O produtor, Dieter Schidor, havia oferecido anteriormente o roteiro a outros diretores, tais como Sam Peckinpah e Roman Polanski. O certo é que a novela de Jean Genet, na qual se baseia a história, parece feita sob medida para Fassbinder, cujo tratamento apaixonado que dá ao material adere perfeitamente à sua obra anterior.

Naquele que parece ser seu filme mais pessoal, Fassbinder examina os mecanismos psicológicos das relações amorosas. A diferença de seus outros filmes, é que em “Querelle” não há referências temporais, de forma que ele adquire uma dimensão universal.

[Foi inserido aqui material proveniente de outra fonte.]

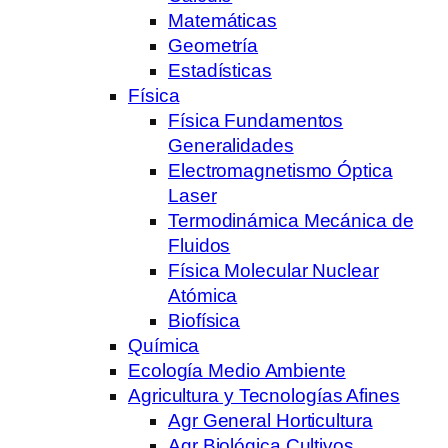
Matemáticas
Geometría
Estadísticas
Física
Física Fundamentos
Generalidades
Electromagnetismo Óptica
Laser
Termodinámica Mecánica de
Fluidos
Física Molecular Nuclear
Atómica
Biofísica
Química
Ecología Medio Ambiente
Agricultura y Tecnologías Afines
Agr General Horticultura
Agr Biológica Cultivos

O tom da obra é cheio de lirismo, com movimentos de câmera lentos, e o aspecto teatral da história intensifica-se graças aos cenários que mais parecem um palco do que um estúdio cinematográfico. Aliado a isso, justifica-se a interpretação dos atores que, em alguns momentos, é exagerada. O filme perde um pouco de ritmo por conta dessa ditadura da forma e excesso estilístico.

Em “Querelle”, Fassbinder cria um cosmos íntimo inteiramente determinado pelo desejo masculino, e ainda que a ele renda homenagem, também demonstra seu fracasso. Filme hermético, que pode não agradar a todos, mas é forte e essencial para os que apreciam o novo cinema alemão.



"Querelle" (Querelle)
1982 – ALEMANHA/FRANÇA - 107 min. – Colorido – DRAMA
Direção: R.W. FASSBINDER. Roteiro: R.W. FASSBINDER e BURKHARD DRIEST, baseado no livro QUERELLE DE BREST, de JEAN GENET. Fotografia: XAVER SCHWARZENBERGER. Montagem: R.W. FASSBINDER (como Franz Walsch) e JULIANE LORENZ. Música: PEER HABEN. Produção: DIETER SCHIDOR, para PLANET FILM PRODUCTIONS, ALBATROS.

Elenco: BRAD DAVIS (Querelle), FRANCO NERO (tenente Seblon), JEANNE MOREAU (Lysiane), LAURENT MALET (Roger Bataille), HANNO PÖSCHL (Robert/Gil), GÜNTHER KAUFMANN (Nono), BURKHARD DRIEST (Mario), DIETER SCHIDOR (Vic), KARL SCHEYDT (Marinheiro) e ROGER FRITZ (Inspetor Marcellin).